Annotated region listings:
###
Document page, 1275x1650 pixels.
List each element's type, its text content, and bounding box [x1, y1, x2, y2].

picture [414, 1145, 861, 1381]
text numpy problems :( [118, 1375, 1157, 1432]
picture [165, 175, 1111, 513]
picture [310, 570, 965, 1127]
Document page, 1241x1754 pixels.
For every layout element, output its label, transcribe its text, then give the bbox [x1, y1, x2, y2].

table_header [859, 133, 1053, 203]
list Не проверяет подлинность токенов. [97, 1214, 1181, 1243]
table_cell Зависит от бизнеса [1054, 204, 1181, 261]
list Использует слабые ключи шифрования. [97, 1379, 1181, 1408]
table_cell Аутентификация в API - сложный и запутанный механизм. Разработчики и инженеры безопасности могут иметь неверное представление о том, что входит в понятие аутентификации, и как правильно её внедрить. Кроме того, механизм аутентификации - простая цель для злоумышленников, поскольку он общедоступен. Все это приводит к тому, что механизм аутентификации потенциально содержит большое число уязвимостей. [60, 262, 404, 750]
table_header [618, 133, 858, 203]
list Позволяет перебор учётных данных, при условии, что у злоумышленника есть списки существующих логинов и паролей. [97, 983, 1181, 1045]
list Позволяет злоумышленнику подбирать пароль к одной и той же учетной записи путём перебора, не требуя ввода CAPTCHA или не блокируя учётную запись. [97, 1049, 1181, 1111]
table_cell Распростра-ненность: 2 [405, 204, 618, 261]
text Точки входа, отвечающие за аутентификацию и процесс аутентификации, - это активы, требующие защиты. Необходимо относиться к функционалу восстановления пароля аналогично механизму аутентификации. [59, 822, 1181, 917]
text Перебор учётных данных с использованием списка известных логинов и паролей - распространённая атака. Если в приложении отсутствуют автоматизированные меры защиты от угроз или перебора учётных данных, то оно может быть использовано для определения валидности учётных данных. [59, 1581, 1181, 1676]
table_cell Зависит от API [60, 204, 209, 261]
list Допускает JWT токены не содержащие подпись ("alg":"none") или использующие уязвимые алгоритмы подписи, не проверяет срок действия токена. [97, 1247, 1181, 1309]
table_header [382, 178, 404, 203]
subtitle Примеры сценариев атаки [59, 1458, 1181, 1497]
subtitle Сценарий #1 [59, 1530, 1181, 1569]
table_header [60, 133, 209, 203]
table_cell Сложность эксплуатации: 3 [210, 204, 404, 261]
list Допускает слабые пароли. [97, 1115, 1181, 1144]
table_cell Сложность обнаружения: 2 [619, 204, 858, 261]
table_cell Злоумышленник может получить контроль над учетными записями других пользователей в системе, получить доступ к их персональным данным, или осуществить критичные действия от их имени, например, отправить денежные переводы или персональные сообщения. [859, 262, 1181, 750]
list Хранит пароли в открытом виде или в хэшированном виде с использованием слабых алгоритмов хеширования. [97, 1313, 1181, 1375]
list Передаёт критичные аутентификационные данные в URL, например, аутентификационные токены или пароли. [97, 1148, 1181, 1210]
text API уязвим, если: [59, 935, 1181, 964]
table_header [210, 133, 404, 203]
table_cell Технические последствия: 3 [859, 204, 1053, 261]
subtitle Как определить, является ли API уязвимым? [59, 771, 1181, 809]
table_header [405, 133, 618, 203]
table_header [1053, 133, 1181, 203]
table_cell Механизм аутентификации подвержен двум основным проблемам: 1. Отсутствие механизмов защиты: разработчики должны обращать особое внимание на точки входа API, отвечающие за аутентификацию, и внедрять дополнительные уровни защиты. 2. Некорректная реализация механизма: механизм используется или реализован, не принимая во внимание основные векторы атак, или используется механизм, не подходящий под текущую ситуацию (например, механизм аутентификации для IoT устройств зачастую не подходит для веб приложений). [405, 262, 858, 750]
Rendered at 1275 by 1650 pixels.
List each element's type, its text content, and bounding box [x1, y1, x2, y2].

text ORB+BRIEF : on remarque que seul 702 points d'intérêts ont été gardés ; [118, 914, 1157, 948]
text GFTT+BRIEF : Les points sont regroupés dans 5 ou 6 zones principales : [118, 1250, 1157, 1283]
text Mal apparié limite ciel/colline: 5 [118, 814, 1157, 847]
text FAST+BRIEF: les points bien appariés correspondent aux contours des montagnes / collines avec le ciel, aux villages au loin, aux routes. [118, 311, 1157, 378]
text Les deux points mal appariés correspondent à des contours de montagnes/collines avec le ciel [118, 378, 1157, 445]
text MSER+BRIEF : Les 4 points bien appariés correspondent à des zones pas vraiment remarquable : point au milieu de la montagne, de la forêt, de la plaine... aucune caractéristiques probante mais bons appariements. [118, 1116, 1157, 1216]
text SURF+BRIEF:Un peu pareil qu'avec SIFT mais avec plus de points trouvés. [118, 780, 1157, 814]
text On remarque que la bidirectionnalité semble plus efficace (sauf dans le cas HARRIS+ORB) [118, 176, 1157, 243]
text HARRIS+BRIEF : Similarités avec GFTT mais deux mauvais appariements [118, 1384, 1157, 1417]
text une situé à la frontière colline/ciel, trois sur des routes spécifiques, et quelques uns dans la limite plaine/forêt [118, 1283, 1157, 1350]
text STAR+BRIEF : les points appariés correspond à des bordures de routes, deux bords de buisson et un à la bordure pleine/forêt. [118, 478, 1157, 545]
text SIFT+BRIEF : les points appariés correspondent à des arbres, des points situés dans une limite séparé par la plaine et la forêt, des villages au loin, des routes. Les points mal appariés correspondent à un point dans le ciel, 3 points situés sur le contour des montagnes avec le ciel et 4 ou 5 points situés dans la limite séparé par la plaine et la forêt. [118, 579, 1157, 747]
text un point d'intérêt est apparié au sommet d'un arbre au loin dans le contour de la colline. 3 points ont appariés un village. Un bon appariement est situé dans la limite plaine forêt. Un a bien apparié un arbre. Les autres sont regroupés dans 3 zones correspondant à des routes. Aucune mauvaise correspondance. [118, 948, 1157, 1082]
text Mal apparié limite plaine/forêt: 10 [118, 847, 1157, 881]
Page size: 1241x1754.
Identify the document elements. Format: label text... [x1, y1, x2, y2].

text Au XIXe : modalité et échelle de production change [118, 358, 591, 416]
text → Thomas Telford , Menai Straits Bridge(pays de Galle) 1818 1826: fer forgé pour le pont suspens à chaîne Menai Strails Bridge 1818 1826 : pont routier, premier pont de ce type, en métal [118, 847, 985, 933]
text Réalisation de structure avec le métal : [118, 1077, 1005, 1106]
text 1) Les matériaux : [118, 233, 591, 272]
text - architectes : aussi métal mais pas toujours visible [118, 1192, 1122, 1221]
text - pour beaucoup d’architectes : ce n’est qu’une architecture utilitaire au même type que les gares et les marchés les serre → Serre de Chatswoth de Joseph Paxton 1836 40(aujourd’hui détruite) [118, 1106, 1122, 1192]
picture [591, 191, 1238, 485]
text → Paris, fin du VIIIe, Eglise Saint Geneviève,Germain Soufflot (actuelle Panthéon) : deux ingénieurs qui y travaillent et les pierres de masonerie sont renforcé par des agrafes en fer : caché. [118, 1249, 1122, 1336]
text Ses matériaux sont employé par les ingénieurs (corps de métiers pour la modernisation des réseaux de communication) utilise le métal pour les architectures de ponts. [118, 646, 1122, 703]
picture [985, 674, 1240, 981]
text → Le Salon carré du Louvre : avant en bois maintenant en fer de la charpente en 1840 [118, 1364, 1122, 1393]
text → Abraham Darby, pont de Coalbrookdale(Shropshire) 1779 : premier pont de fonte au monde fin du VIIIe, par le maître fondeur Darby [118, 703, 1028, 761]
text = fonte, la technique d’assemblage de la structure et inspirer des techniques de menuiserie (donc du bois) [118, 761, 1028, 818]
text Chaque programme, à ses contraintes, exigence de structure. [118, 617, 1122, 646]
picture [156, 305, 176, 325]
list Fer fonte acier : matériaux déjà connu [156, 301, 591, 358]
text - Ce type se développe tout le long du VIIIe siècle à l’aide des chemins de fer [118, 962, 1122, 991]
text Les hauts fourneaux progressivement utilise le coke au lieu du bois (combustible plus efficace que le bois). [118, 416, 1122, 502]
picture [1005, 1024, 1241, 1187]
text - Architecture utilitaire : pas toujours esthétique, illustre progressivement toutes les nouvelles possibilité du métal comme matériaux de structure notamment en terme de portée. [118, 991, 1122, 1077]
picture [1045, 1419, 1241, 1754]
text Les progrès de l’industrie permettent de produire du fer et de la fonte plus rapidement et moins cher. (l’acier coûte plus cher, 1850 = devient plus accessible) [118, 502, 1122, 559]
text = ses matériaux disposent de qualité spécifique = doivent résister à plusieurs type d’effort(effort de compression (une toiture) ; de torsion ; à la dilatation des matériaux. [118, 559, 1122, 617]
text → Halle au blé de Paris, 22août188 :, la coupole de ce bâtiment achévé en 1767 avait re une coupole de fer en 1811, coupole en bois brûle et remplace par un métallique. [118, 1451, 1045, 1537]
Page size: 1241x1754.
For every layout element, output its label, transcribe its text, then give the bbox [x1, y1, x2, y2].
###
→ **WHAT YOU HAVE TO DO**:
Give the lines starting with the one containing "text Au XIXe" and going on through the one containing "text - architectes" as a numbered list, leaving out any blank lines.

→ **FINAL ANSWER**:
1. text Au XIXe : modalité et échelle de production change [118, 358, 591, 416]
2. text → Thomas Telford , Menai Straits Bridge(pays de Galle) 1818 1826: fer forgé pour le pont suspens à chaîne Menai Strails Bridge 1818 1826 : pont routier, premier pont de ce type, en métal [118, 847, 985, 933]
3. text Réalisation de structure avec le métal : [118, 1077, 1005, 1106]
4. text 1) Les matériaux : [118, 233, 591, 272]
5. text - architectes : aussi métal mais pas toujours visible [118, 1192, 1122, 1221]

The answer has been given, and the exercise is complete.